■ **GIVEN RECORDS**:
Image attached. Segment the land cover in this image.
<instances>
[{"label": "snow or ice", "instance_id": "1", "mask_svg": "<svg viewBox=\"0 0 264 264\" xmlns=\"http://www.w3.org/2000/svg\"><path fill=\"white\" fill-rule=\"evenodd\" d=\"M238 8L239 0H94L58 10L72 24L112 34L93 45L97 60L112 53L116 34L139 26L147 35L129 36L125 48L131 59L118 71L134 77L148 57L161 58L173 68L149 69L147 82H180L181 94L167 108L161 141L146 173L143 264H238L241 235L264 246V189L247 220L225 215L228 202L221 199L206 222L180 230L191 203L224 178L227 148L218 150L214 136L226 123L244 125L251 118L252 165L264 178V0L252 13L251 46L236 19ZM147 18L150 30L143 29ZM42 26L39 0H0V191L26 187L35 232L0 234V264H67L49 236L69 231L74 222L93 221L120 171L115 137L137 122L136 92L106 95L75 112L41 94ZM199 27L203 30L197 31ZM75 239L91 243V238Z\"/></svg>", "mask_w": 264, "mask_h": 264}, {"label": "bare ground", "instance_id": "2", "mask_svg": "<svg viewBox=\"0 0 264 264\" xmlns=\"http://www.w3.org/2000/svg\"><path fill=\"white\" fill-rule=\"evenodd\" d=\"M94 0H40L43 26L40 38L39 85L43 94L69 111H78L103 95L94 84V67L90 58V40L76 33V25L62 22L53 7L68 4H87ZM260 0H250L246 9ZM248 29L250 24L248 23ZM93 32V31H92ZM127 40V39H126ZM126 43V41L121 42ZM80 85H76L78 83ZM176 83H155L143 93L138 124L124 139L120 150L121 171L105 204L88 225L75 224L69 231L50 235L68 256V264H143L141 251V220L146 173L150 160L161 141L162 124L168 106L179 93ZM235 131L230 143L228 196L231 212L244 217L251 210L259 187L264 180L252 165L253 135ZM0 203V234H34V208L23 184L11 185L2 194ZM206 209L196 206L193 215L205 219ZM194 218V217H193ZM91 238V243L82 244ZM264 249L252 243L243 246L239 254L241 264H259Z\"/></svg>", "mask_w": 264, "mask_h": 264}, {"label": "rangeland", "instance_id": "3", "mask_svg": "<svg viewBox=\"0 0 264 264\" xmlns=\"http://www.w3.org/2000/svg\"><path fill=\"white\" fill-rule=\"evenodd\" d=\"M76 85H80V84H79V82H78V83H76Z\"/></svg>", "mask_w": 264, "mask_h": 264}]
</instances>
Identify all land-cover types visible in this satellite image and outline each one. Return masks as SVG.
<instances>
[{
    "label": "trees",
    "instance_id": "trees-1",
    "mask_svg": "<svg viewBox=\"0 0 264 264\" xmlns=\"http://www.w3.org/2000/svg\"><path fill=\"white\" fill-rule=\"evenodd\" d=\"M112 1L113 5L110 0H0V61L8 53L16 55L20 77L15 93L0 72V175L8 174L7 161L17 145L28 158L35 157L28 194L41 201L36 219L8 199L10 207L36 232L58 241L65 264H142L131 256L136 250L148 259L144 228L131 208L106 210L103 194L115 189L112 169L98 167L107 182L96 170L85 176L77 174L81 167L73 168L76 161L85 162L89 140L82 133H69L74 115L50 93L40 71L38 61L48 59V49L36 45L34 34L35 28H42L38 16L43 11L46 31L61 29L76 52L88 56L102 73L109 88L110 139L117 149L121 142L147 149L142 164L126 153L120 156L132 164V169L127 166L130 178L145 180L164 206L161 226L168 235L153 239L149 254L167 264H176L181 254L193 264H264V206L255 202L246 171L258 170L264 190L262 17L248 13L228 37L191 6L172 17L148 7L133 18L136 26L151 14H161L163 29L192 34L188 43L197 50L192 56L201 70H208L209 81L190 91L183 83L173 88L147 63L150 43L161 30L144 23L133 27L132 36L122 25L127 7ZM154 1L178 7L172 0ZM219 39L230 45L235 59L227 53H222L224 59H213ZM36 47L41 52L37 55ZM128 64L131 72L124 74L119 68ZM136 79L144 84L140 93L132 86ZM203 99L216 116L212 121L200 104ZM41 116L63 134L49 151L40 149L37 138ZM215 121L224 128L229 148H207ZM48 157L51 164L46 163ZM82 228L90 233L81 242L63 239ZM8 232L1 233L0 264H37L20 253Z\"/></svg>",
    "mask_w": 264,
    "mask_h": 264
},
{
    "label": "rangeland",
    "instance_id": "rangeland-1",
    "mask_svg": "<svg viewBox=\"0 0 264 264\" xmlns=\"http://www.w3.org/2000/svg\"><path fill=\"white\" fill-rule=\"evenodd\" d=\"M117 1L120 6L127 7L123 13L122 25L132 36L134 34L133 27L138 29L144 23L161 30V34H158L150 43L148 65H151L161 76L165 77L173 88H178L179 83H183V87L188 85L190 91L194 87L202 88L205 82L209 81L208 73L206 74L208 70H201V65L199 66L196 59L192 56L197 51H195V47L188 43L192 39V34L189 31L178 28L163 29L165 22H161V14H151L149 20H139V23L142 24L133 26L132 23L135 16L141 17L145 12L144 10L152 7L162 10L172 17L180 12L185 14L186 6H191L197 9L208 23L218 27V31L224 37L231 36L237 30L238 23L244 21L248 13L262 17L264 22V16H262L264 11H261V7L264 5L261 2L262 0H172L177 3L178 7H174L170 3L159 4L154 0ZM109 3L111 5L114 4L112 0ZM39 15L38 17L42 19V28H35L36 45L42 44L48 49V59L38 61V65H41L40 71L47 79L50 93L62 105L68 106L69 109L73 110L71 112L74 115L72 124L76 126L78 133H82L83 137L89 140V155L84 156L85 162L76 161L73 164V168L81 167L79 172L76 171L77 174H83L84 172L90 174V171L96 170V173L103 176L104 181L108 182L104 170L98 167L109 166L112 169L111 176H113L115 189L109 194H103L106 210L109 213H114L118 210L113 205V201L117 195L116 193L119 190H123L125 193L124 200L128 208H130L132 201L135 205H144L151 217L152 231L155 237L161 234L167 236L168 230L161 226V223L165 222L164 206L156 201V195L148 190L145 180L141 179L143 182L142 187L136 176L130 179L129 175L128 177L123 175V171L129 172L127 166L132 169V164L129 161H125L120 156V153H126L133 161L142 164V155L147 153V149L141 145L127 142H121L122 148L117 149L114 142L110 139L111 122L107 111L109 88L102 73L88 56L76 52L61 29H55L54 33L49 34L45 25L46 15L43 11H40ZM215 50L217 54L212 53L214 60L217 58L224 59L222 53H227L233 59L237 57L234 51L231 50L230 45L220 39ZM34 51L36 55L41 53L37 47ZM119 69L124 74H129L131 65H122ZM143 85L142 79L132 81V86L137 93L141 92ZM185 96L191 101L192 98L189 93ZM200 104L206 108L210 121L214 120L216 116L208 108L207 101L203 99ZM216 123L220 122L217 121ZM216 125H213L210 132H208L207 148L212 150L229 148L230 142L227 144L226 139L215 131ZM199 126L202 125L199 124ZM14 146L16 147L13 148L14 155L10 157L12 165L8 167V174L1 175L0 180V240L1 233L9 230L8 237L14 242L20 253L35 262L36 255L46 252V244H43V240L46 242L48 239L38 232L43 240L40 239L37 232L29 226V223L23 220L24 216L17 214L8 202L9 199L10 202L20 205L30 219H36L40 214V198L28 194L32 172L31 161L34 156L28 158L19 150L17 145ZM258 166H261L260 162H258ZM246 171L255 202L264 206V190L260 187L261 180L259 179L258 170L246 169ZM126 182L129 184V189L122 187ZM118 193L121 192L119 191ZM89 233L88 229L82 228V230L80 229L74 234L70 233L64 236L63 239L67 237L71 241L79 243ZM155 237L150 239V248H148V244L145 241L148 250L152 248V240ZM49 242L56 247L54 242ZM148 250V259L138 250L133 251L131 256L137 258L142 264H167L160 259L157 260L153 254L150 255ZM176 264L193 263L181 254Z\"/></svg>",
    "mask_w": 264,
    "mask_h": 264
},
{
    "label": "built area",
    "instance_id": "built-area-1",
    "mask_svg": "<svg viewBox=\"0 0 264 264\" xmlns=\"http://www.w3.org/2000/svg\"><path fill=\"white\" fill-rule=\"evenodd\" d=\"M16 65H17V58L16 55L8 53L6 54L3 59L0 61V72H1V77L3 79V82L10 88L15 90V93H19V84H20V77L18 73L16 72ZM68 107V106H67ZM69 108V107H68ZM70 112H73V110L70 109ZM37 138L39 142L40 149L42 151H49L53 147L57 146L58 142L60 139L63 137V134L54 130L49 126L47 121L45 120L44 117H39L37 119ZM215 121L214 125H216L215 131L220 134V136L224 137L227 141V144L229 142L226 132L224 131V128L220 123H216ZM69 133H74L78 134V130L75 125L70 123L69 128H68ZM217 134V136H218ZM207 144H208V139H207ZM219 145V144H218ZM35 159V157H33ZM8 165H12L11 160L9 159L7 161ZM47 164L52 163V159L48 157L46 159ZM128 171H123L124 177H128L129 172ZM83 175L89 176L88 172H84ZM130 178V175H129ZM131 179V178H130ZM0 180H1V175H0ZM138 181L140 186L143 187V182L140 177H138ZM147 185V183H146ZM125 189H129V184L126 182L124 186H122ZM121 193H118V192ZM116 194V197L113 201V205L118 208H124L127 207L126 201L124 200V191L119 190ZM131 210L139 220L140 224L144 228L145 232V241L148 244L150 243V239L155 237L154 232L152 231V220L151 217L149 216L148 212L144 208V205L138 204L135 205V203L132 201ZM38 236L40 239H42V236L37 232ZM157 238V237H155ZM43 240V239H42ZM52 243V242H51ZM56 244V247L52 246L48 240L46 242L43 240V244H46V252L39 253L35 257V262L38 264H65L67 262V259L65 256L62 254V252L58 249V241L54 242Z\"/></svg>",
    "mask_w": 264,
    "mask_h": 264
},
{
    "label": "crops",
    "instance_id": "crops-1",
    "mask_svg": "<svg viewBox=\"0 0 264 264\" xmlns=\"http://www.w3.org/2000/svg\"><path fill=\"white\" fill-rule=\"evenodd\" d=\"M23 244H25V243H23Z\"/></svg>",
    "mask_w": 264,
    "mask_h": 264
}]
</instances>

■ **WHAT TO WORK ON**:
Find every line in the rows above that contains the string "this", matching case exactly, and copy each of those lines.

■ **TASK ANSWER**:
Image attached. Segment the land cover in this image.
Identify all land-cover types visible in this satellite image and outline each one. Return masks as SVG.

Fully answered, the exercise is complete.